Fakt 14: Mir schaudert es wenn diese Regierung die Rot-Weiss-Rot Karte „optimieren“ möchte. Man muss gespannt diese Evaluierungen beobachten, denn eines hat diese Regierung bisher nicht getan. Nämlich fehlgeleitete Beamte, die sich im Bereich des Fremdenwesens hervorgetan haben in ihre Schranken gewiesen. Ob das ein BfA Beamter on-a-mission ist oder ein Landesrat in NÖ.

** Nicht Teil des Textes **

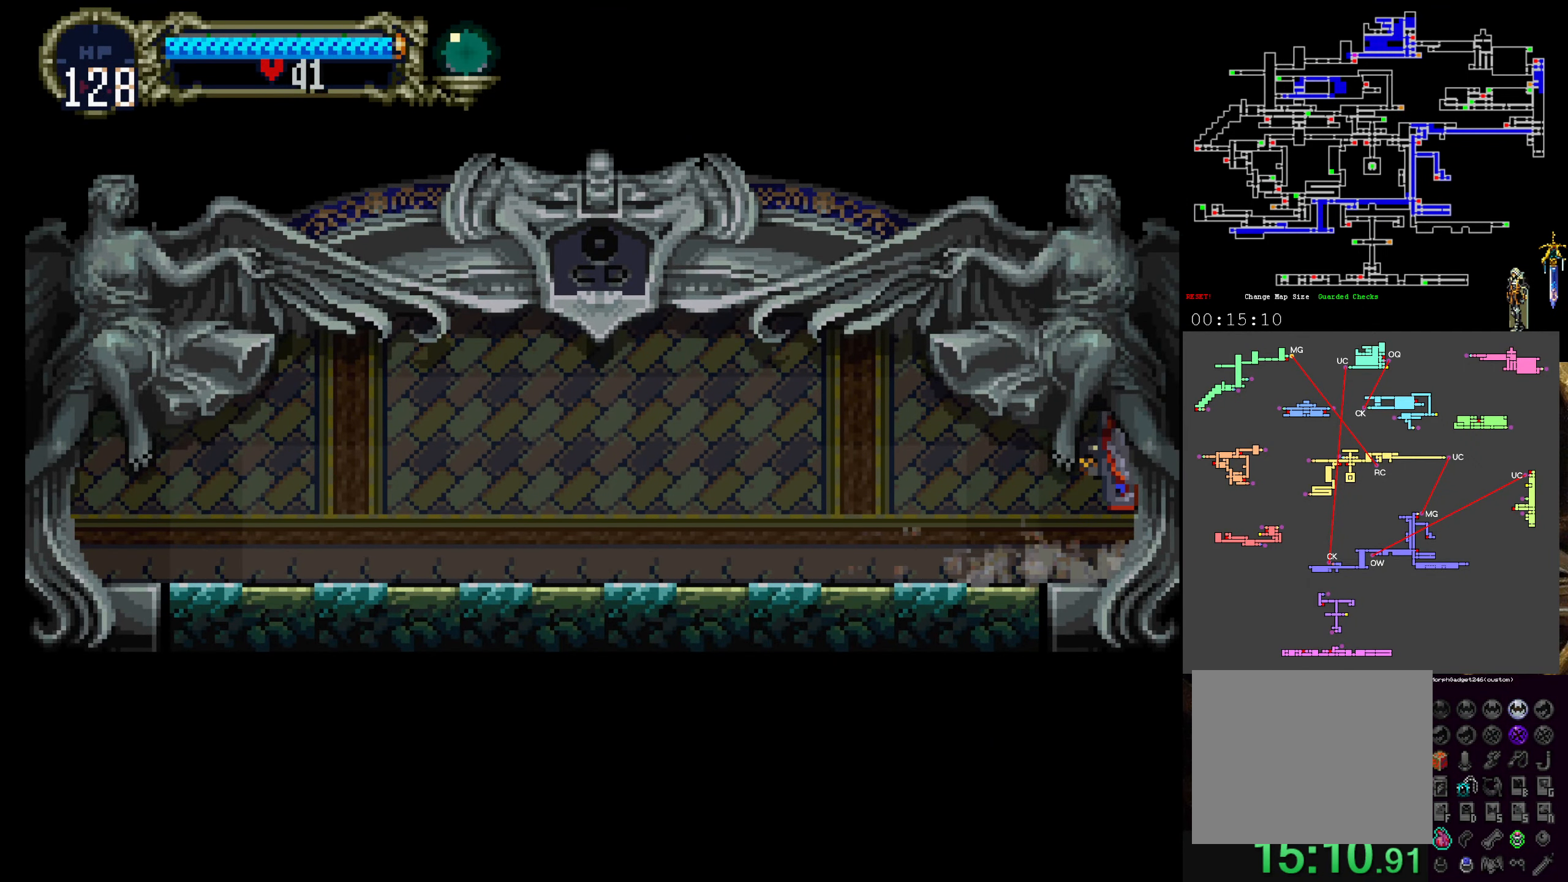
{"buttons": [], "left_stick": "center", "events": [[17, "X", "up"]]}
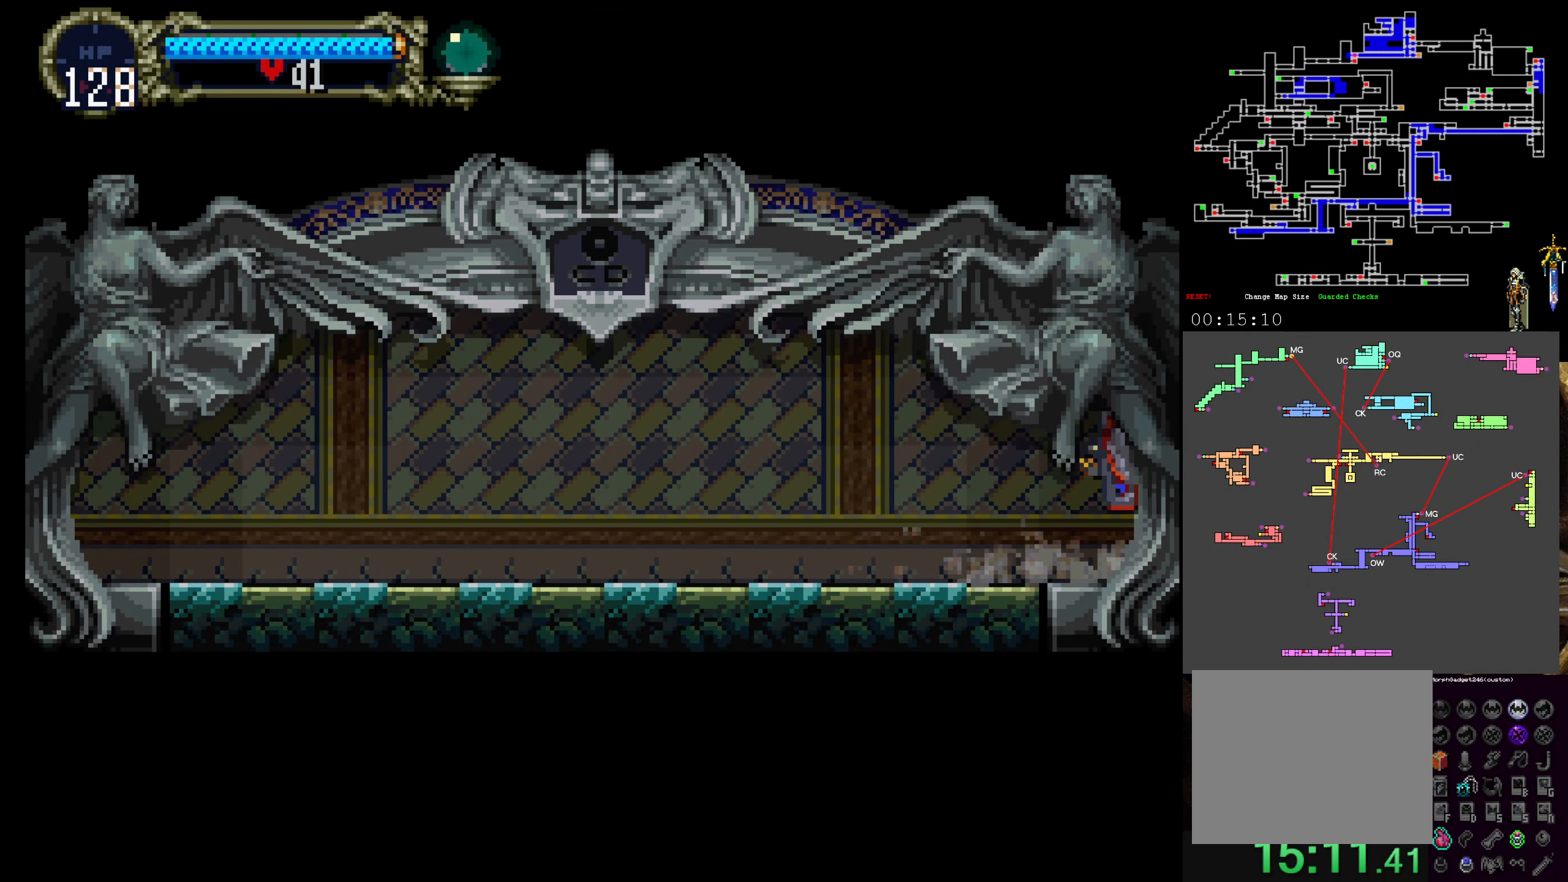
{"buttons": [], "left_stick": "center", "events": []}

Fakt 15: Und dann gibt es eine Liste von Dingen, die Herr Strache nicht anspricht. Den Einsatz und Willen der Asylwerber sich hier zu integrieren, die Bestrebungen der Unternehmen, die durch teils sehr aufwendige Hürden springen müssen, um einen Asylwerber überhaupt einstellen zu können, die Stimmen der Wirtschaft, die in den letzten Wochen und Monaten vermehrt auf eine Lösung im Sinne Österreichs und der Asylwerber gedrängt haben und unseren Bundespräsidenten, der sich für einen Abschiebestopp von Asylwerbern in Lehre ausgesprochen hat. Herr Strache malt das Bild der hintertückischen Asylwerber, die sich hier eine Platz im gemachten Nest erschleichen wollen, die 60.000 Österreichern den Arbeitsplatz wegnehmen. Er fordert die Rechtsstaatlichkeit aufrecht zu halten.

Bei all dem negiert er die Möglichkeiten einer vorwärtsdenkenden Gesellschaft, er denkt nicht an eine Lösung „für Österreich“, sondern „gegen Ausländer“. Und das alles schafft er in schlappen 3 Minuten und 50 Sekunden.

Ein interessanter Einblick in seine Denke!